First, let’s have a look at the version without the ‘q‘ command:
$ sedsed -d '5!d' input.txt
PATT:I am line 1, I don't have any interesting data.$
HOLD:$
COMM:5 !d
PATT:I am line 2, I don't have any interesting data.$
...
I am line 5, interesting data: Linux is awesome!
PATT:I am line 6, I don't have any interesting data.$
HOLD:$
COMM:5 !d
PATT:I am line 7, I don't have any interesting data.$
HOLD:$
COMM:5 !d
Then, we can see that the sed command processed the file all the way through the last line (line seven).
Next, we’ll test the sed command with ‘q‘:
$ sedsed -d '5!d;q' input.txt
PATT:I am line 1, I don't have any interesting data.$
HOLD:$
COMM:5 !d
PATT:I am line 2, I don't have any interesting data.$
...
PATT:I am line 5, interesting data: Linux is awesome!$
HOLD:$
COMM:q
I am line 5, interesting data: Linux is awesome!
As the debug output shows, the sed processing stopped at line five.
5. Using the awk Command
The awk command is another powerful text processing tool.
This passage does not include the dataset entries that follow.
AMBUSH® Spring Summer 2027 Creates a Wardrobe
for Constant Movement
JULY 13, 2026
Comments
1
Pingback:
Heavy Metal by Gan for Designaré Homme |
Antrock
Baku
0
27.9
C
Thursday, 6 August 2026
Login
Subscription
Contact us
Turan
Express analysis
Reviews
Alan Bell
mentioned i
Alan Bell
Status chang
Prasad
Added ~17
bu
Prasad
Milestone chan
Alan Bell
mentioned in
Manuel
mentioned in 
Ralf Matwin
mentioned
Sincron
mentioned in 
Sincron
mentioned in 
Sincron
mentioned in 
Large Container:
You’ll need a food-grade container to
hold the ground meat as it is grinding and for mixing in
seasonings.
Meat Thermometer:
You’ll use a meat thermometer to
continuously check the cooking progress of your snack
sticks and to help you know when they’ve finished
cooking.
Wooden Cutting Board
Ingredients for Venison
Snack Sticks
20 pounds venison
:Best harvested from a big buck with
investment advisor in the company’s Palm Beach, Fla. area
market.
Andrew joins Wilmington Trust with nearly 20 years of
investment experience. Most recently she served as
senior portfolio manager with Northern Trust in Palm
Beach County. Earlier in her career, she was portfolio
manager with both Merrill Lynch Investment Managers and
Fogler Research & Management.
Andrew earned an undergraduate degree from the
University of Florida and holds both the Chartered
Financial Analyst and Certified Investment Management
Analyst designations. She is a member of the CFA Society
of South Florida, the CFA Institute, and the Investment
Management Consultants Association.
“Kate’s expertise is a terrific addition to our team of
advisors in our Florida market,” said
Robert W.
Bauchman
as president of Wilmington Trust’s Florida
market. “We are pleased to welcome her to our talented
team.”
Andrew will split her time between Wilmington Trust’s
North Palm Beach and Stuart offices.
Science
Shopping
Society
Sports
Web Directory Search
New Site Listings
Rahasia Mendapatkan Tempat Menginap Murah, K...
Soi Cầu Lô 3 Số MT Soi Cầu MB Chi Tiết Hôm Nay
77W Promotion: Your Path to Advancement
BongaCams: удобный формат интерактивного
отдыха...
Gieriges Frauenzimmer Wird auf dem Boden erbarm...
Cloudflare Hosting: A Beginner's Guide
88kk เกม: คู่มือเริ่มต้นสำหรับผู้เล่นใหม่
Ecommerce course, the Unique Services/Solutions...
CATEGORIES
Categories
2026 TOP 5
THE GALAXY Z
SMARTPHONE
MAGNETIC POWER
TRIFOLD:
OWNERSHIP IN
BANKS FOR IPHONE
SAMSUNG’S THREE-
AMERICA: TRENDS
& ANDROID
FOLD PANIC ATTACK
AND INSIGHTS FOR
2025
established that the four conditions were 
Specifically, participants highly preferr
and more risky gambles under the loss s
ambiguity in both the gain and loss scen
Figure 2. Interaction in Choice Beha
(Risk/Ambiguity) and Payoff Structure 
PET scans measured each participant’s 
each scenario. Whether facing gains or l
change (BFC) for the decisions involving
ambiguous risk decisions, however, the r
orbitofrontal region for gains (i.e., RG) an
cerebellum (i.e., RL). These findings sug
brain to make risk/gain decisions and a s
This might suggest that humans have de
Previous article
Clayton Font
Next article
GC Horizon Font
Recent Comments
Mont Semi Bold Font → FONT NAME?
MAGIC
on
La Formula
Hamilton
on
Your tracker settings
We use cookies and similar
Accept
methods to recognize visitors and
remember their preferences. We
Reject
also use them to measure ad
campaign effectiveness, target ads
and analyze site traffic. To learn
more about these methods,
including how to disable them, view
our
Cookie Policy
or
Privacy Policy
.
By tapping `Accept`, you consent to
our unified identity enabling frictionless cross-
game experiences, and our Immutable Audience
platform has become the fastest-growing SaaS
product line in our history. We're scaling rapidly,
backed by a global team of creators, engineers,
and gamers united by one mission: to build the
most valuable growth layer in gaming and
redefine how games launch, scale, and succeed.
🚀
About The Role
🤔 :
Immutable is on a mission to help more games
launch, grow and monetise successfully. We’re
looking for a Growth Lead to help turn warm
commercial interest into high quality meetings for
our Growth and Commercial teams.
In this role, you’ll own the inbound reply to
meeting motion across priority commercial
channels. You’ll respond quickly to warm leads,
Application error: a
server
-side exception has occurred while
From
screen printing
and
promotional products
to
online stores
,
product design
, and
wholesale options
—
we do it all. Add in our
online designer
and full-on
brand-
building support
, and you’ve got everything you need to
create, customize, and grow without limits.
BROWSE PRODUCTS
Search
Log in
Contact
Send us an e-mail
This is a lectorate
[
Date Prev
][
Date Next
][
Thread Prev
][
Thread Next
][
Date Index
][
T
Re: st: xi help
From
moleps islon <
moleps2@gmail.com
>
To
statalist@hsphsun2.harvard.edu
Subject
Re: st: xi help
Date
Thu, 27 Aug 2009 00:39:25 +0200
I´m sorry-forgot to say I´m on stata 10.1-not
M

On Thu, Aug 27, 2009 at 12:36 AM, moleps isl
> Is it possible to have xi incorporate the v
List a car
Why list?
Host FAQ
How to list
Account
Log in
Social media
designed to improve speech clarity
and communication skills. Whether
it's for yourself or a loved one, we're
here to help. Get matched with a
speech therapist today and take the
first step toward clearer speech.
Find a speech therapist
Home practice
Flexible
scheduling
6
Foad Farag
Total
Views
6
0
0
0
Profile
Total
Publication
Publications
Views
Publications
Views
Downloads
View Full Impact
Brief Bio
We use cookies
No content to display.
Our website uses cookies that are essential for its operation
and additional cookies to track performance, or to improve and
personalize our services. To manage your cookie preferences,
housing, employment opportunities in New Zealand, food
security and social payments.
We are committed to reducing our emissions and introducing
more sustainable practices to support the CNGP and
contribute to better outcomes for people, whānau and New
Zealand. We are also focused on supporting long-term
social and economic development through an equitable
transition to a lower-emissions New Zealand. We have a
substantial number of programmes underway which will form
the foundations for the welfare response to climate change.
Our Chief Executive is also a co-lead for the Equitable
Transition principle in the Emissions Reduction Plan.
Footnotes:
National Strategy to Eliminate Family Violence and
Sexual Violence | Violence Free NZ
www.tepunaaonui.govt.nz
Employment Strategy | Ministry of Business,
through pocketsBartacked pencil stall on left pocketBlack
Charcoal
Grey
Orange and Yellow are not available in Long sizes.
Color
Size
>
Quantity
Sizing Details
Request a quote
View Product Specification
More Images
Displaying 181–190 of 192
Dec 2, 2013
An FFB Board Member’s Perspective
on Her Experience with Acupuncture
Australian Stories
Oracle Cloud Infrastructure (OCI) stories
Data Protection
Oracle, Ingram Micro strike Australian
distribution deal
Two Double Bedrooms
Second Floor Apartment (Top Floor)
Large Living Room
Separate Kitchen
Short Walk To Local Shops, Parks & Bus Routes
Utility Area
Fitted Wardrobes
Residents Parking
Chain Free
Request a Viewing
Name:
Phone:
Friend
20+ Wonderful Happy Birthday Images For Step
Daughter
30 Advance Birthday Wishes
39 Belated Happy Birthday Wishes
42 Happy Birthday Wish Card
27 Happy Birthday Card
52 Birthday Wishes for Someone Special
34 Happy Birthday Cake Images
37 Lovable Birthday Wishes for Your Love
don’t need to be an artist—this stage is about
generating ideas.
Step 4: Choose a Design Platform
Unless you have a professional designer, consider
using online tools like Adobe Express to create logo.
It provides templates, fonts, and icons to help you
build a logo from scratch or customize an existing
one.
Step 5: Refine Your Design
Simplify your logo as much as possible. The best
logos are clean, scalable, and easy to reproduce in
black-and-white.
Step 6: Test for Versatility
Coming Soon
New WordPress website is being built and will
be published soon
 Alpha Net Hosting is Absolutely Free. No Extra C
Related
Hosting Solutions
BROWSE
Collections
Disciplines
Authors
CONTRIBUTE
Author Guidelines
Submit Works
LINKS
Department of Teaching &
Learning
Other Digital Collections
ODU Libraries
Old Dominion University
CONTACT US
It can also solve the problem with a compact one-liner: awk ‘NR==5’ input.txt.
However, as we’ve discussed previously, we want to stop further processing after printing line five.
Similarly, awk has the ‘exit‘ command to exit the current processing:
$ awk 'NR==5{ print; exit }' input.txt
I am line 5, interesting data: Linux is awesome!
Thus, as the output above tells, we’ve solved the problem.
6. Using the head and tail Commands
Using the head and tail commands, we can easily get the first and last parts of a file.
If we combine the two commands, we can also read a specific line.
Let’s say we want to read line X. The idea is:
- First, we get line 1 to X using the head command: head -n X input
- Then, we pipe the result from the first step to the tail command to get the last line: head -n X input | tail -1
Let’s test if this idea works with our example:
$ head -n 5 input.txt | tail -1
I am line 5, interesting data: Linux is awesome!
Great! We’ve got the expected output and solved the problem.
7. Conclusion
In this article, we’ve addressed different ways to read a specific line from an input file.
Further, we’ve discussed how to optimize the Bash, sed, and awk solutions to gain better performance.